Boston had a chance to tie it in the ninth when Shields (2-0) left after walking Dustin Pedroia.
Fernando Rodney got his fourth save in four opportunities when he retired Adrian Gonzalez on a groundout that sent Pedroia to second, walked David Ortiz intentionally, then got Cody Ross on a called third strike. Ross slammed his helmet and argued with home-plate umpire Larry Vanover that the last two pitches should have been balls.
“To me it’s unacceptable,” Ross said. “If I’m up there striking out every at-bat, I’m going to get benched. They are not accountable.”
The only run came when Daniel Bard (0-2) walked Evan Longoria on four pitches with the bases loaded in the seventh.
The traditional Patriots’ Day home game began at 11:04 a.m. The holiday observed in Massachusetts and Maine marks Paul Revere’s ride and the battles of Lexington and Concord in 1775.
“We absolutely needed something like that today. James did not disappoint,” Rays manager Joe Maddon said. “I really liked the bounce back (at) 11 o’clock in the morning. After losing three games in a row here, a lot of teams would give up at that point. Our guys didn’t.”
The loss was Bobby Valentine’s first at Fenway Park as Boston’s manager. Fans booed when he went back to the dugout after lifting Bard for Justin Thomas following the run-scoring walk. Bard also walked the previous batter, Carlos Pena, on four pitches.
“It was the wrong decision, obviously,” Valentine said. “I wanted to let him know right there that I thought he could get himself out of a jam.”

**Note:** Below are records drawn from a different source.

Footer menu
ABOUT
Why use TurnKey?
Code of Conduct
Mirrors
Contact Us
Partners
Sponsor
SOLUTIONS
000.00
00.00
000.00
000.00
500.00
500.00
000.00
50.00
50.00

The boos likely were prompted by an interview aired on WHDH-TV Sunday night in which Valentine questioned Kevin Youkilis’ commitment to the game. He apologized to his third baseman, a fan favorite, on Monday. Valentine had said he didn’t think Youkilis was “as physically or emotionally into the game.”
Maddon got his 500th win as a manager, all with Tampa Bay, as the Rays stopped a four-game losing streak.

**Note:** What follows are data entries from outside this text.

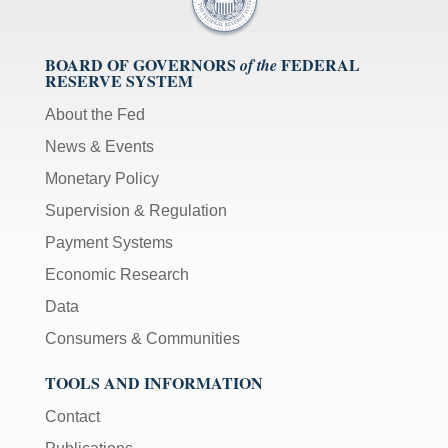
BOARD OF GOVERNORS
FEDERAL
of the
RESERVE SYSTEM
About the Fed
News & Events
Monetary Policy
Supervision & Regulation
Payment Systems
Economic Research
Data
Consumers & Communities
TOOLS AND INFORMATION
Contact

“I just happen to be the steward of this group,” he said. “Better baseball players make you a lot smarter manager.”
Shields retired the first four batters before Ross’ broken-bat single off the pitcher’s glove. The next six Red Sox made outs before Gonzalez singled to left. He was erased on a double-play grounder in the fourth.
Shields walked Nick Punto with two outs in the fifth, allowed singles to Pedroia in the sixth and Ross in the seventh and walked Pedroia in the ninth.
Bard gave up three hits through six innings and set down the first two batters in the seventh. Then he lost his control.
Sean Rodriguez walked, Desmond Jennings singled and Pena walked, loading the bases. Pitching coach Bob McClure visited Bard and left him in the game. The move backfired as Bard walked Longoria with his 111th pitch. That’s when Valentine went to the mound to lift Bard and was booed on the walk back.
“Mac came out and said, ‘Do you want this guy?’ I wanted him,” said Bard, a converted reliever making his second major-league start. “In hindsight, probably I was tired.”
Thomas ended the threat by retiring Luke Scott on a fly to right.
NOTES: Republican presidential candidate Mitt Romney attended the game. He chatted with New England Patriots owner Robert Kraft … Youkilis sat out the game with a minor groin injury. … In 1968, the Red Sox began the tradition of playing a single game with a morning start on Patriots’ Day. The Rays are 3-0 in those games. … Ryan Sweeney was 0 for 3 after hitting safely in the other seven games he played for Boston.